Soweit möglich stützt sich Junkelmann auf Ausgrabungen zu all den oben genannten Gebieten – Waffen, Münzen, Kleidungsstücke, Ausrüstung – und diskutiert auch streckenweise widersprüchliche Interpretationen verschiedener Historiker. Dabei wird klar, wie unsicher noch heute viele Zuschreibungen sind, so etwa im Falle der Varus-Schlacht („Hermann der Cherusker“), zu der immer noch verschiedene Deutungen existieren. Doch Junkelmann geht mit widerstreitenden Aussagen nicht dogmatisch um, sondern räumt ihnen allen – soweit nachvollziehbar – ihre Existenzberechtigung ein. Ihm geht es nicht um den Beweis der Richtigkeit (s)einer Theorie, sondern um die Vielfalt der Facetten seines Untersuchungsgegenstands. Das macht die Ausführungen nicht nur lesenswert, sondern regt auch zum eigenen Denken an, soweit das eigene Fachwissen mithalten kann.

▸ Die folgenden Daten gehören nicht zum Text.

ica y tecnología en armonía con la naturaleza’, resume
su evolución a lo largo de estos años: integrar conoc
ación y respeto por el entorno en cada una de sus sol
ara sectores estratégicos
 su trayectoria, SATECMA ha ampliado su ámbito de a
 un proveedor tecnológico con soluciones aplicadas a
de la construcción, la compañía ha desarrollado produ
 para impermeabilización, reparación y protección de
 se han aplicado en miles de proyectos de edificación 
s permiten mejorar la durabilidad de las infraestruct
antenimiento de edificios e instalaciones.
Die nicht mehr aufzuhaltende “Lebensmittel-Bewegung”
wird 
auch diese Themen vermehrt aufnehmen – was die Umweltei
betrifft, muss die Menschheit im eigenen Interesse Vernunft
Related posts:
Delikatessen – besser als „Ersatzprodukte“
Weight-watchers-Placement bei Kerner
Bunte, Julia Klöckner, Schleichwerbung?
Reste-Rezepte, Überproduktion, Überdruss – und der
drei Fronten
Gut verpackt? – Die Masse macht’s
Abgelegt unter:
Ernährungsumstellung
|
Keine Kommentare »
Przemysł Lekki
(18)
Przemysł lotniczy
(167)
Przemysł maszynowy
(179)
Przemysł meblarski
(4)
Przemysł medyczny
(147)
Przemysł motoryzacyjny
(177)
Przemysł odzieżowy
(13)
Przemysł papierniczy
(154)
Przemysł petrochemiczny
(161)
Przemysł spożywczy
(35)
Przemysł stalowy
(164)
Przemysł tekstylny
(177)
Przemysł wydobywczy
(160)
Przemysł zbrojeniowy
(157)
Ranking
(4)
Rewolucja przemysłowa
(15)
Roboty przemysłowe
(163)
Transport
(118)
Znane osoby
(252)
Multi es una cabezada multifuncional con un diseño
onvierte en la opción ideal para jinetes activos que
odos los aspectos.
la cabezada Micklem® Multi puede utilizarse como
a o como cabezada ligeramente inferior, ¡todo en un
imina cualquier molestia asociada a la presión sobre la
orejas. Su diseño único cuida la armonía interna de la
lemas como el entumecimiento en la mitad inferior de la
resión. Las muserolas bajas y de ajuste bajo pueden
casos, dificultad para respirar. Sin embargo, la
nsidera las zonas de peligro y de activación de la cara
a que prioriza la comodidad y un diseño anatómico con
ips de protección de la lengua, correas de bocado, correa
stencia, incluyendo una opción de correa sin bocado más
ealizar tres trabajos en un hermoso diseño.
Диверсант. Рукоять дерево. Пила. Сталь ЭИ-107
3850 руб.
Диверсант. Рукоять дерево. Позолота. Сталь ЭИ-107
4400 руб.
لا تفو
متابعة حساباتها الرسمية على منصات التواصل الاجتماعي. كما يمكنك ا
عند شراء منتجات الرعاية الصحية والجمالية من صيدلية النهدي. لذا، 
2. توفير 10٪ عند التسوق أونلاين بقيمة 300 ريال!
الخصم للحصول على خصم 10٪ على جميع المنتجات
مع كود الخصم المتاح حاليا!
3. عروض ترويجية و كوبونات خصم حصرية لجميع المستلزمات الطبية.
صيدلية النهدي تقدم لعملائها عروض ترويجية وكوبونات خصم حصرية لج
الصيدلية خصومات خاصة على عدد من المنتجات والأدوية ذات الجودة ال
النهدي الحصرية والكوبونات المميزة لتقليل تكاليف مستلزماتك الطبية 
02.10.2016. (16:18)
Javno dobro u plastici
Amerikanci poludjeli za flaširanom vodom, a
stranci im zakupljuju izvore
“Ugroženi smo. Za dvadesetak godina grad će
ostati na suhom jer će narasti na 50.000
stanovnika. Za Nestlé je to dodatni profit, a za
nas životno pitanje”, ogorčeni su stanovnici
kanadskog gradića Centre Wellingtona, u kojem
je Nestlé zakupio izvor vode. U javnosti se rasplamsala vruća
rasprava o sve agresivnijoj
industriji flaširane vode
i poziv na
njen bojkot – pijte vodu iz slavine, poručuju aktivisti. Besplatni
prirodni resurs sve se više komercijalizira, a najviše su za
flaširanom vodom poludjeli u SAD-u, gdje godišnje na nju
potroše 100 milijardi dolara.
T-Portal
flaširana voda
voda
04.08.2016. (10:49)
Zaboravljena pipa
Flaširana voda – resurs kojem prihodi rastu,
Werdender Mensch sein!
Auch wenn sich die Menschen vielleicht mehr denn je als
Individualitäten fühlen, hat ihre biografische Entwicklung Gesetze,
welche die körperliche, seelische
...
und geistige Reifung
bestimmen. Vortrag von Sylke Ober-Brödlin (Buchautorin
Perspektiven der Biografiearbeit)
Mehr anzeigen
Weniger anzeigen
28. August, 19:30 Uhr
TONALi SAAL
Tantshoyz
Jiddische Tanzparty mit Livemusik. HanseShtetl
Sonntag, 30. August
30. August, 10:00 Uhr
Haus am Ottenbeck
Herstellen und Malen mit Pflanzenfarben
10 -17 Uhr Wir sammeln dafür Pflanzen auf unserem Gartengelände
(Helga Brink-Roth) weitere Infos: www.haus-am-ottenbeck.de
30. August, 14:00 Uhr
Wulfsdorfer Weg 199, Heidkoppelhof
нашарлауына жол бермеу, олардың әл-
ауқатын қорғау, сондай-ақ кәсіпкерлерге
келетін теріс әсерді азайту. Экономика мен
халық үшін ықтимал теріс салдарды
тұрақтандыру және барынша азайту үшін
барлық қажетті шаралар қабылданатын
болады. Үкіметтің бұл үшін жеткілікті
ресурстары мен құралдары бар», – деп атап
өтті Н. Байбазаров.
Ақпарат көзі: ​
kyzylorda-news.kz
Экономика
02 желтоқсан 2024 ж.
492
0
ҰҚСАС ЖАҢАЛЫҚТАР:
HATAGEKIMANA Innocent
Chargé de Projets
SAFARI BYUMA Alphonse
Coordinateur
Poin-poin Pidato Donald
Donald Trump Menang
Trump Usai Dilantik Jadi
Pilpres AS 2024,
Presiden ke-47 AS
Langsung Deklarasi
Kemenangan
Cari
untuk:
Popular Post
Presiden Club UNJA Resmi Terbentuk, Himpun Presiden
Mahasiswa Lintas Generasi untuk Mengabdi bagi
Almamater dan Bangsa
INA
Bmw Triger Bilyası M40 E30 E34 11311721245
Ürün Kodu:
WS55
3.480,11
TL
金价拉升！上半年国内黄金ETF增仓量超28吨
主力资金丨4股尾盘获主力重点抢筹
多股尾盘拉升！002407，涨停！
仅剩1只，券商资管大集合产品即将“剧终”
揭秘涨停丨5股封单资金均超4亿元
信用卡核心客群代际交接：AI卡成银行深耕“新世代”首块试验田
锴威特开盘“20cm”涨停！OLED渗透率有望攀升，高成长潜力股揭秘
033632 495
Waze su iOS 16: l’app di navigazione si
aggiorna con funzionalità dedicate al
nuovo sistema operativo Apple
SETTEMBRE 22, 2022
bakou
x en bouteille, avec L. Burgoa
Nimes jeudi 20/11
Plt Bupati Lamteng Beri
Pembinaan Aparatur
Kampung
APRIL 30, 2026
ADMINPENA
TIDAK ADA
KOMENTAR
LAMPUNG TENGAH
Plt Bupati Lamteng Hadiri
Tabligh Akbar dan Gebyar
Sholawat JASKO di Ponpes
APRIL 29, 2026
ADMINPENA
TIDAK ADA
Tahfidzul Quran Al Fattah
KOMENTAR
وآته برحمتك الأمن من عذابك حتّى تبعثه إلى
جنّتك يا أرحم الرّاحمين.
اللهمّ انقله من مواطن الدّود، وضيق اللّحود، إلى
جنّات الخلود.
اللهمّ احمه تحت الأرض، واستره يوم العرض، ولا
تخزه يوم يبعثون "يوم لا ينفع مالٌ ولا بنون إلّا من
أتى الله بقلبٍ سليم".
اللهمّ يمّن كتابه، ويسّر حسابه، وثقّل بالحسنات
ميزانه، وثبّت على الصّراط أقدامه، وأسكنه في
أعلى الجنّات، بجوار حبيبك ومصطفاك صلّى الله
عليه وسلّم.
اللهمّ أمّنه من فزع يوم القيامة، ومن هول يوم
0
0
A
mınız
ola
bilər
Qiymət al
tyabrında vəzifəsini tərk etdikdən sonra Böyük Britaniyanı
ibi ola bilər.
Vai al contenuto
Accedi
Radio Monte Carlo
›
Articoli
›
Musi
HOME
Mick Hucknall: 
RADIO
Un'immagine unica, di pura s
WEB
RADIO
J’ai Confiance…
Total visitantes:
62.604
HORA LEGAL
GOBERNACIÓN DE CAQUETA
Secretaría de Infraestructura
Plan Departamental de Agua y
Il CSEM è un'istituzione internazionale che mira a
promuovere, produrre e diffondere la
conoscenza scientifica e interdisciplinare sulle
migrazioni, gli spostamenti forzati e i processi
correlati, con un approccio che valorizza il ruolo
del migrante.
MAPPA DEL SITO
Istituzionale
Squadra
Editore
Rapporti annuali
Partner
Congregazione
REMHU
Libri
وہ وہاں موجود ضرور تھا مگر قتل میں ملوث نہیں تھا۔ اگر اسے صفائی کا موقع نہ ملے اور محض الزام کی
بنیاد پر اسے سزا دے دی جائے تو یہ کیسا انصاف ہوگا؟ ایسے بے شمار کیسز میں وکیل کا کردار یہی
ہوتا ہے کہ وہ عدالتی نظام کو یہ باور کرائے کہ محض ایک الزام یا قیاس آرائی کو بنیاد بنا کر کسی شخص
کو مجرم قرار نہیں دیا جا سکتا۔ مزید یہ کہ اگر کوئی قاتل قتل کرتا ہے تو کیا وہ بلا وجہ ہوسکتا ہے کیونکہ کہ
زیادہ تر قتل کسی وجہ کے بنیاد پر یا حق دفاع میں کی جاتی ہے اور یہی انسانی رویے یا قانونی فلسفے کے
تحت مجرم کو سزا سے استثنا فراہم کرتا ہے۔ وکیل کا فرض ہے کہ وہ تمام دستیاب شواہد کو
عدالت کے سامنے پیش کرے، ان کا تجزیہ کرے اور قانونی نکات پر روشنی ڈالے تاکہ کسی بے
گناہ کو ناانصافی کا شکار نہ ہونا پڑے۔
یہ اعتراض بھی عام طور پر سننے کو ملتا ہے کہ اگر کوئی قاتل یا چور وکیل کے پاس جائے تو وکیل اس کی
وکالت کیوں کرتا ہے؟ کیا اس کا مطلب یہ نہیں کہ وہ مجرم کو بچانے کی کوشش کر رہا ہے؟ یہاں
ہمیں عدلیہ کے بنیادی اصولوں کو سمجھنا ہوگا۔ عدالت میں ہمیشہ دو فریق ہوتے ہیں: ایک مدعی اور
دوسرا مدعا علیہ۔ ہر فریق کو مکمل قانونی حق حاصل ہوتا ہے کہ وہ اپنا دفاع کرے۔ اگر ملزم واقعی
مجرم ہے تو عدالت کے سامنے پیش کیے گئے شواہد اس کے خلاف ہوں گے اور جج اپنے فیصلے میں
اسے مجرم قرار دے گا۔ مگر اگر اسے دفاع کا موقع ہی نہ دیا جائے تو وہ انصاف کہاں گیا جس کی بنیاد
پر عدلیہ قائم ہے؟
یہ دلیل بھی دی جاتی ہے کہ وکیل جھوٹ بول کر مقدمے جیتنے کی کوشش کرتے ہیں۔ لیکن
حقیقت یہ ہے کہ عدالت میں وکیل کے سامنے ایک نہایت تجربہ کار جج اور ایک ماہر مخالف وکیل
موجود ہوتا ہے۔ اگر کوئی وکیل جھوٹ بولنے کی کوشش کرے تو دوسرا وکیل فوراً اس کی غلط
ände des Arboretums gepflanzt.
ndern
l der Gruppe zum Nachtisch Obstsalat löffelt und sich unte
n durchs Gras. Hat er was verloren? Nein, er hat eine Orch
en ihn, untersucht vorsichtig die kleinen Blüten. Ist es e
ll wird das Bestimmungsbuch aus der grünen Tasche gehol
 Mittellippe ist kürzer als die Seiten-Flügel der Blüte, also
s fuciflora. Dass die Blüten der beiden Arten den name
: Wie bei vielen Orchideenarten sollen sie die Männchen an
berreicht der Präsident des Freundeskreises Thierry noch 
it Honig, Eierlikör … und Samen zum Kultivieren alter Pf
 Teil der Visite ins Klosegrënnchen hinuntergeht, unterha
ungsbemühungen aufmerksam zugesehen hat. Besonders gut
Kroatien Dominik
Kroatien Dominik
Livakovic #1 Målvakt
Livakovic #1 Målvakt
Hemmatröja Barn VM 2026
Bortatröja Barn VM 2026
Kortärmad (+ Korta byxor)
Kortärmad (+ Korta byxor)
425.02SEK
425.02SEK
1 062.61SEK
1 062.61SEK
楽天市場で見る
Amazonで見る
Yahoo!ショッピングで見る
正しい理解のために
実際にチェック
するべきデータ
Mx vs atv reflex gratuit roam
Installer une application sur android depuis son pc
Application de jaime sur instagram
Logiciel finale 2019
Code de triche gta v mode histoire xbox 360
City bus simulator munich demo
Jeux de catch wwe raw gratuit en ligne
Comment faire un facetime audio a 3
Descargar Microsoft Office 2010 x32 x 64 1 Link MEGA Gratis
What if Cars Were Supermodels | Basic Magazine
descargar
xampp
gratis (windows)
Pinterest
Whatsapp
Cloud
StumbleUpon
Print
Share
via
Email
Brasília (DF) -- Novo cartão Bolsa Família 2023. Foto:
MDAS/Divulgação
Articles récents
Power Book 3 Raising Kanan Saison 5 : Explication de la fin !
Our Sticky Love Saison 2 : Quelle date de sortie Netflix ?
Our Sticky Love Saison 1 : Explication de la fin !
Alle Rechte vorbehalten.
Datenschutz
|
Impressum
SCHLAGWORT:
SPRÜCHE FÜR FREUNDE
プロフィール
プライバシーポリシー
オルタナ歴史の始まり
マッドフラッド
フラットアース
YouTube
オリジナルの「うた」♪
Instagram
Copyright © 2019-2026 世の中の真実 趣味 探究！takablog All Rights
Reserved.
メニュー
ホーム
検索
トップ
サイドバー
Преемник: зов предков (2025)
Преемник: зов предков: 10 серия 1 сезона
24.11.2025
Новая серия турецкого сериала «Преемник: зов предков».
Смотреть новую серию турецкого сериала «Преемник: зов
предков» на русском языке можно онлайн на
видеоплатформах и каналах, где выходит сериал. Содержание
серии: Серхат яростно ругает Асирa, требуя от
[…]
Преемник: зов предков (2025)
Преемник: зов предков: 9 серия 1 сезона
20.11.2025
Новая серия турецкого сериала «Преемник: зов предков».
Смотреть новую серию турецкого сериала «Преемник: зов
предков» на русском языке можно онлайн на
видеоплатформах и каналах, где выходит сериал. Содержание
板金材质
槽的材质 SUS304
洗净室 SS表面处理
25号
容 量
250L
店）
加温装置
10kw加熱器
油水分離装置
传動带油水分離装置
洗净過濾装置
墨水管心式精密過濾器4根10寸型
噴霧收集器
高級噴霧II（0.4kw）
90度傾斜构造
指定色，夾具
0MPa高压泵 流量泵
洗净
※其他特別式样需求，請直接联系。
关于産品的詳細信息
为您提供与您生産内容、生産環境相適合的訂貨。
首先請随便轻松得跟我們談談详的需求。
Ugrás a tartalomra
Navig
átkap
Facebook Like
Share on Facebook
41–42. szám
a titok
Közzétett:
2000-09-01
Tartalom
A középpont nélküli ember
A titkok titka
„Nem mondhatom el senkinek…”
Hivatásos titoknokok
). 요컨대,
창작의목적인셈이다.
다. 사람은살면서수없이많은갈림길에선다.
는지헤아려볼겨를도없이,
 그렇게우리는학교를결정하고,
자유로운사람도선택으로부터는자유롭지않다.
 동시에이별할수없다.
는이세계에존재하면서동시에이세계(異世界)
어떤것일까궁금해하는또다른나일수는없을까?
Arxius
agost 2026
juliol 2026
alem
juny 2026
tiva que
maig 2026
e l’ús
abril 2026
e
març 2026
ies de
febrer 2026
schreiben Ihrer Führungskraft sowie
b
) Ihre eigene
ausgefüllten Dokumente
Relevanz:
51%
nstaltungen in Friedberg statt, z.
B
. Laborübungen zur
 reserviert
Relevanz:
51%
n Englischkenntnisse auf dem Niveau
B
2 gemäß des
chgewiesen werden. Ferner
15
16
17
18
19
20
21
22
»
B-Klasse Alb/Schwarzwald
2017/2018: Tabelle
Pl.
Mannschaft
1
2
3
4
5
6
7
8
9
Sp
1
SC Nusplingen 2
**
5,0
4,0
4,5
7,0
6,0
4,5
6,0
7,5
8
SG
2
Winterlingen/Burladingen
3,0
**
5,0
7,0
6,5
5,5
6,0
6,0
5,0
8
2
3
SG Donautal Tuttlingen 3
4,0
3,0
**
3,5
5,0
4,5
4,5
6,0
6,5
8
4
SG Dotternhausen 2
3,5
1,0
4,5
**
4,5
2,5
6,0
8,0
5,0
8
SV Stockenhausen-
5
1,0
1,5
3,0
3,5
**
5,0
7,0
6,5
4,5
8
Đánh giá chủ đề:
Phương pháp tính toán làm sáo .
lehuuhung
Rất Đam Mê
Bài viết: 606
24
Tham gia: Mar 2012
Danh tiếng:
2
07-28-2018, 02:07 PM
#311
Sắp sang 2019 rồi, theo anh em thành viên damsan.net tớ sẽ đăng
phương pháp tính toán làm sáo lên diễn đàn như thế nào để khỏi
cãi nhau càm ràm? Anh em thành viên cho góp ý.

Und auch den Freunden der lateinischen Sprache hat Junkelmann ein „Schmankerl“ zu bieten. Wilfried Stroh, Professor für Latein an der Universität München, hat das Vorwort verfasst – zuerst in Latein und erst dann in deutsch. Leser mit humanistischem Hintergrund sollten also mit der „versio latina“ beginnen und können sich bei Bedarf Hilfe aus der Übersetzung holen – wie beim Spicken in der Lateinarbeit….
Das Buch „Die Legionen des Augustus“ ist im Herbert Utz Verlag erschienen, umfasst 411 Seiten und kostet 38 €.